Is there any better solution of the problem?

If no, why does not OpenGL supply an adequate rendering pipeline for this,

If yes, TELL ME =)

Bob
12-05-2000, 07:35 AM
Well, same goes for Direct3D aswell.

And the sorting of polygons is not a work for OpenGL. It's done at a higher lever. In a retained more API for example. OpenGL is an immediate mode API, which means that the primitives are drawn at the same time as you pass the primitives to OpenGL. OpenGL doesn't know anything about what has been passed, and what will be passed. It's just drawing whatever you pass, whenever you pass it. If OpenGL was able to perform depthsorting, it whould have to know about the entire scene before anything at all can be drawn.

And as far as I know, depthsorting is about the only way to go.

frogger
12-05-2000, 07:40 AM
try bsp tree

Michael Steinberg
12-05-2000, 07:46 AM
But what about the NV20? Something says me that it does depth test somehow different, like a tile algorithm. Couldn't there be an extension where you'd tell the driver that a face is transparent, and it's sorting them along with untransparent and rendering afterwards? Mmmh.

mcraighead
12-05-2000, 08:39 AM
OpenGL is a strictly in-order, immediate mode API.

Sorting primitives in the driver would be difficult at best. If we batched them up, if an app kept drawing and drawing, we would run out of memory, at which point we'd have to start rendering or fail. But if we started rendering, then we might get the sorting wrong.

This is why low-level 3D APIs are generally not scene-capture APIs. Implementations can choose to capture bits and pieces of scenes and decide what the most efficient way to render them is, but the final result must be identical to that of rendering strictly in-order.

- Matt

Michael Steinberg
12-05-2000, 10:25 AM
Oh, well. Hmmm.
I know that you won't say anything about it, but I don't believe that the NV20 will still have a zbuffer, I wouldn't understand the "fictious" messages in the world otherwise. So, if one does NOT sort per pixel, one possibility is to tile the image into a raster with small polys, where it's not very likely that they still intersect, and draw back to front order. And if one would use such an attempt, it would also be easy to get that transparency problem out of the world.

# PROBLEMS AND TASKS
(1) Answer these questions from the forum thread on transparency sorting in OpenGL:
(a) What kind of API does Bob say OpenGL is?
(b) What does frogger suggest trying?
(c) According to mcraighead, what would happen if the driver batched primitives and an app kept drawing?
(2) Carry the forum thread on transparency sorting in OpenGL forward from its final sentence.

# INFORMATION

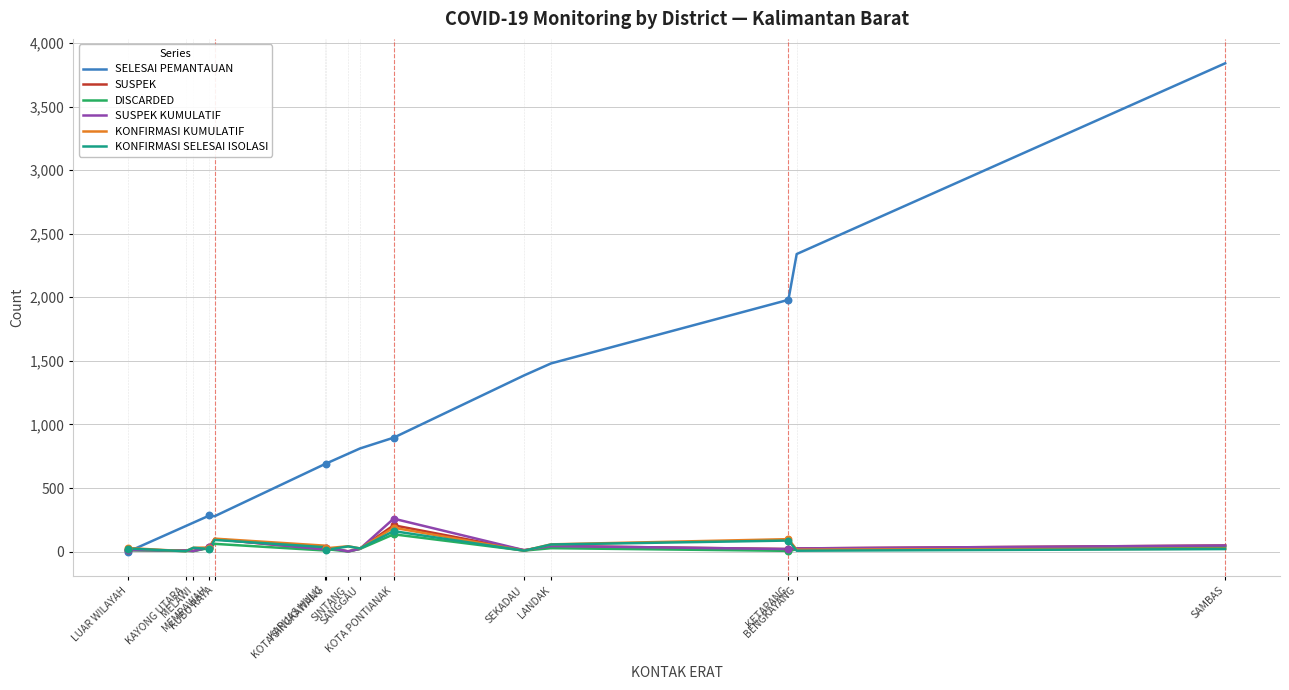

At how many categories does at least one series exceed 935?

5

--

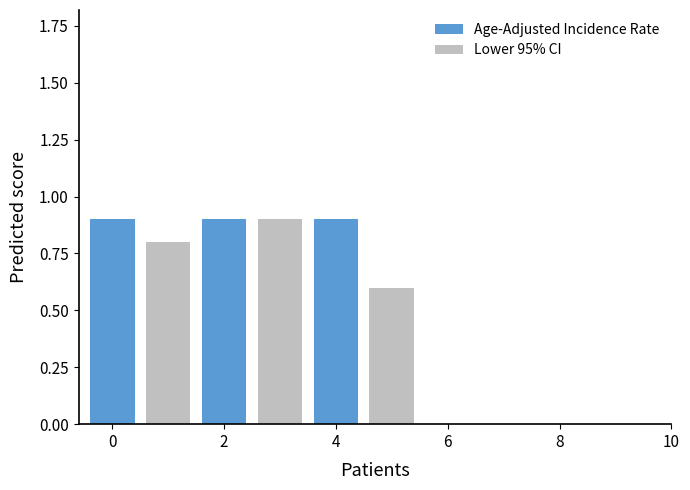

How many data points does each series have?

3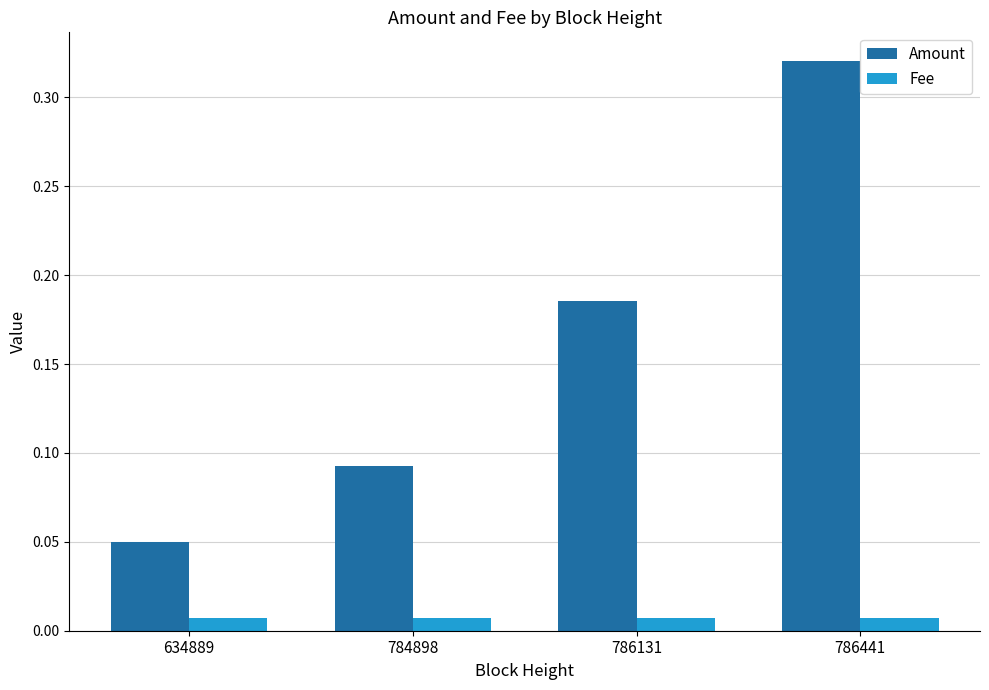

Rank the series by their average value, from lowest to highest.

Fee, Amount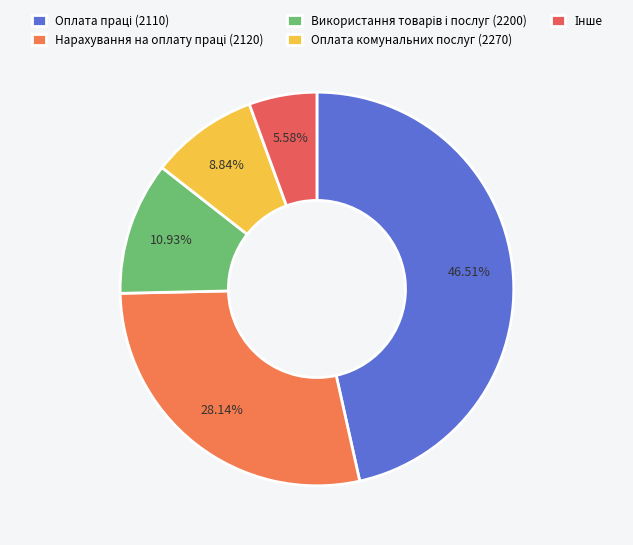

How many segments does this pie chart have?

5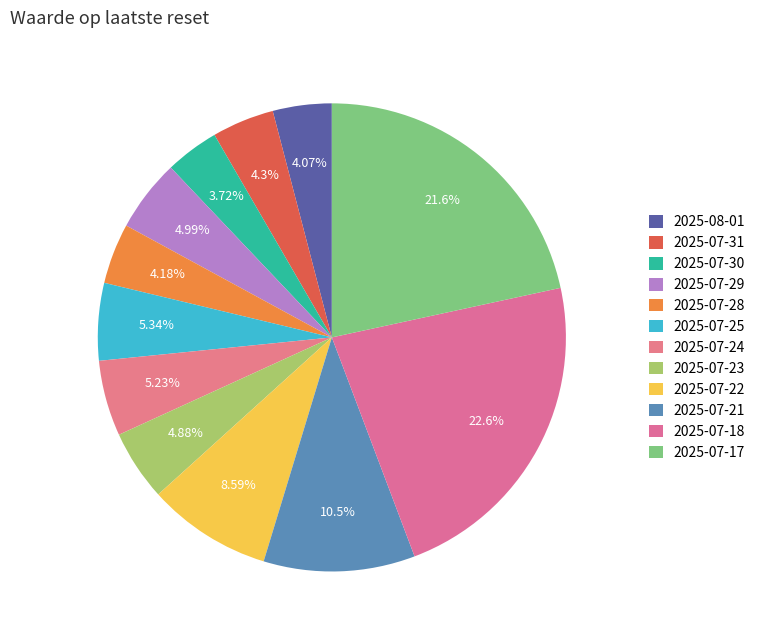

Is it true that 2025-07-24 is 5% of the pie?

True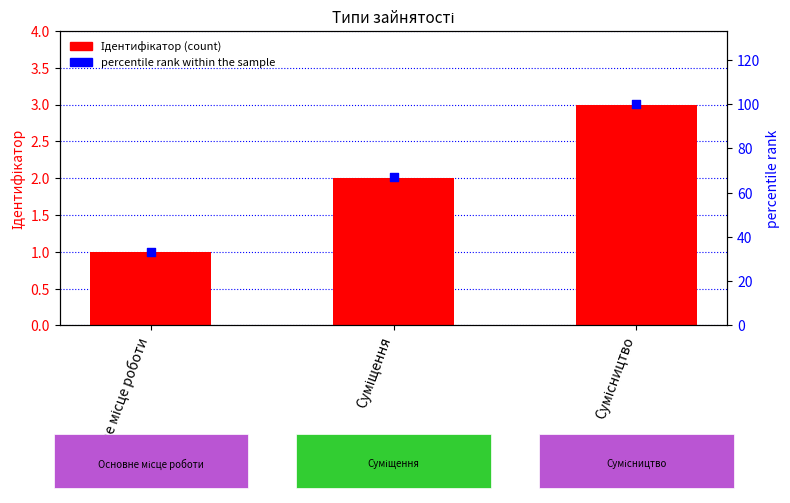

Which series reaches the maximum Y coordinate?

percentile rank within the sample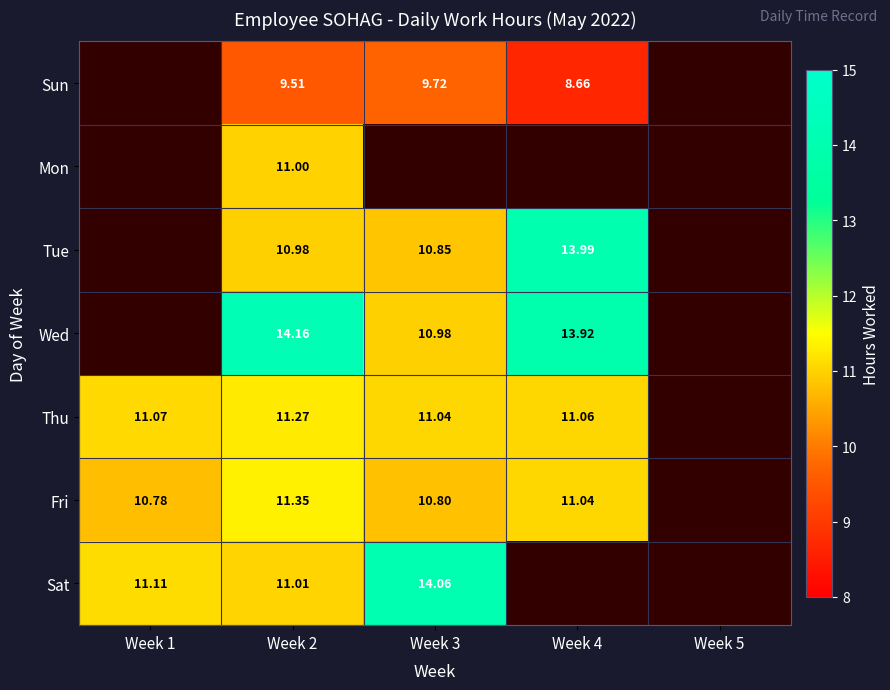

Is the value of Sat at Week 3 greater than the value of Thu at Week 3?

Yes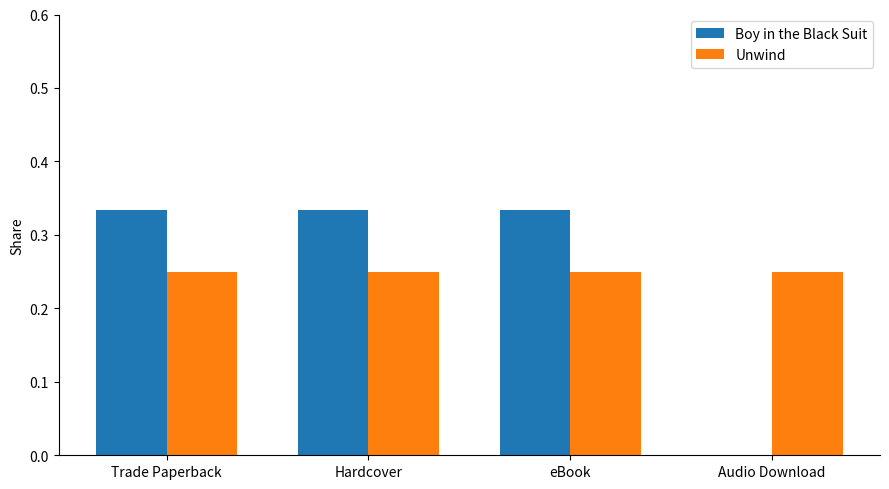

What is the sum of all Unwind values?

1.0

# ANSWERS BELOW
(1)
(a) An immediate mode API.
(b) A bsp tree.
(c) The driver would run out of memory, and at that point it would have to start rendering or fail.

(2)
But when can the driver be sure that the frame is completely defined? After the next glClear( GL_COLOR_BUFFER_BIT )? Wouldn't be very likely.
Are there any other alternatives to zbuffer tests?

Hull
12-05-2000, 01:26 PM
Well, I use quicksort once every frame for all transparent primitives, but it drags performance down, and its abit of a hazzle when using mixed triangles and particles etc.

I wish that someone could explain in detail why/how the alphablended transparent primitives fails to render when not using sorted order.

Is it because the alpha value is blended immediately and the data concerning depth of that fragment is lost?

12-05-2000, 02:29 PM
The problem is that the framebuffer doesn't
remember "how much" of the pixel color comes
from "solid" textures, what depth the "solid"
textures were at, and how much comes from
"translucent" tinting, and where that was at.

You don't necessarily have to draw them from
back to front, depending on what the textures
look like, and what your texturing mode is.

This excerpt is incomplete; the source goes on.